La Cour ajoute que « les pages incriminées s’inscrivent dans ce contexte d’expériences personnelles, avec parfois des touches humoristiques s’agissant des pictogrammes repris de la lutte antitabac, lesquelles relèvent de la liberté d’expression et ne peuvent être assimilées à des agissements de prosélytisme en faveur de la consommation de tabac ». Ainsi, la revue « ne présente pas d’impact sur la consommation de tabac tel que visé par les objectifs de protection de la santé publique ».
Rappelons qu’une telle exégèse n’a pas été souvent partagée et que, bien au contraire, un curieux phénomène d’autocensure a saisi les acteurs de la culture confrontés à des images de fumeurs. La Poste a édité en 1996, dans le cadre de l’hommage rendu par la France à André Malraux, pour le vingtième anniversaire de sa mort, un timbre à l’effigie de l’écrivain et ancien ministre de la Culture du général de Gaulle. Mais l’image choisie — une reproduction de la célèbre photographie de la portraitiste Gisèle Freund —, avait subi une réelle mutilation, la cigarette d’André Malraux ne figurant plus entre ses lèvres. La Poste a alors expliqué cette décision par la volonté de ne pas promouvoir la cigarette, estimant ainsi respecter les objectifs de la loi Evin.
De la même manière, en 2005, les graphistes ayant travaillé sur le catalogue de l'exposition de la Bibliothèque Nationale de France consacrée à Jean-Paul Sartre à l'occasion du centenaire de sa naissance, s’étaient crus autorisés à gommer la cigarette qui quittait rarement ses doigts. Cette dérive dans l’application de la loi Evin est allée encore plus loin en 2009, au sein de l’espace d’affichage de la Régie Autonome des Transports Parisiens (RATP).
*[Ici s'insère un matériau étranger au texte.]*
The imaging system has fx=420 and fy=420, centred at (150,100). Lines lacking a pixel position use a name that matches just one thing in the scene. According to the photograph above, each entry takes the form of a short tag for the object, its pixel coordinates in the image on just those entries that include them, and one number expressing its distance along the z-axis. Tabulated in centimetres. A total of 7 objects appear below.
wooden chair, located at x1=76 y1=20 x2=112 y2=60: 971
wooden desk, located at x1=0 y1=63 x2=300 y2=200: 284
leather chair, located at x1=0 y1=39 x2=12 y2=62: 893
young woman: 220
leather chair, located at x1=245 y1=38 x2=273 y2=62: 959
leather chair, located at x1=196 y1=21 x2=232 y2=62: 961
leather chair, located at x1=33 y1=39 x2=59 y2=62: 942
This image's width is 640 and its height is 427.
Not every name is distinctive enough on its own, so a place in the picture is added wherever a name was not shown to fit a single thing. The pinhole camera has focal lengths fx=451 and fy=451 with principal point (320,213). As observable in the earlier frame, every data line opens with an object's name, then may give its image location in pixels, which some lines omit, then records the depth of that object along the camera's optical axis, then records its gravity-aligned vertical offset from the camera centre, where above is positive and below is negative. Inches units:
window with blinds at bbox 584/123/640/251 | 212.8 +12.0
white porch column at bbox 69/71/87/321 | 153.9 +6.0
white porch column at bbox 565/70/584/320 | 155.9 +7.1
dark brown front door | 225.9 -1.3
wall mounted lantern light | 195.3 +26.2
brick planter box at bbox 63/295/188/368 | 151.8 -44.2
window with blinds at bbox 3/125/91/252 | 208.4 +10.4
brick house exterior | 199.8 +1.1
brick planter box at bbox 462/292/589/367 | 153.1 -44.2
En effet, sur l’affiche de l’exposition consacrée à Jacques Tati à la Cinémathèque française, ce dernier y avait perdu sa pipe au profit d’un ridicule moulin-à-vent. Métrobus, la régie publicitaire de la RATP, avait justifié ce subterfuge par la volonté d’interdire toute publicité indirecte pour le tabac, considérant cette approche conforme aux objectifs de la loi Evin. Enfin, cette interprétation extensive de la loi Evin s’est également manifestée dans la déformation de certaines affiches d’œuvres cinématographiques.
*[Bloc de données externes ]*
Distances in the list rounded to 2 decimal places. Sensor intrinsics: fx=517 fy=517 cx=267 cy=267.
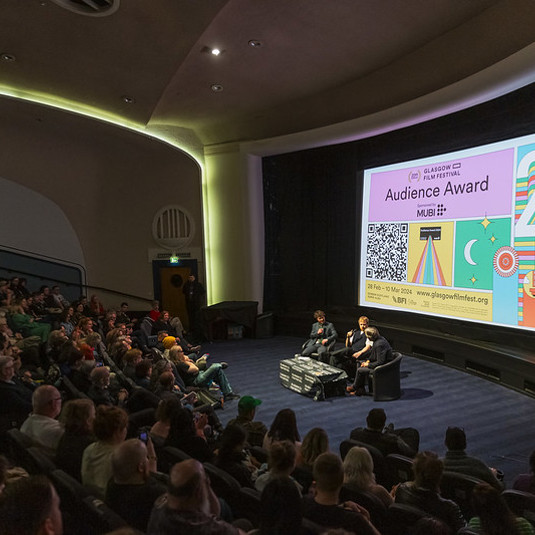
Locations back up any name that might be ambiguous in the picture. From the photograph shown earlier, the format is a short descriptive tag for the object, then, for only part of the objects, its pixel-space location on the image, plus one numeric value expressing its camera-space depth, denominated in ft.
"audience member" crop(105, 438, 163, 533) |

Par exemple, en 2009, Métrobus (encore) a mis en cause la présence de fumée de cigarettes sur l’affiche du film Gainsbourg, vie héroïque de Joann Sfar. De même, la représentation de Coco Chanel avec sa cigarette sur l’affiche du film d’Anne Fontaine Coco avant Chanel, a été refusée par la régie publicitaire de la RATP, celle-ci se prévalant une nouvelle fois du respect de la loi Evin. La jurisprudence commence seulement à donner tort à ces frileux interprètes du Code de la santé publique.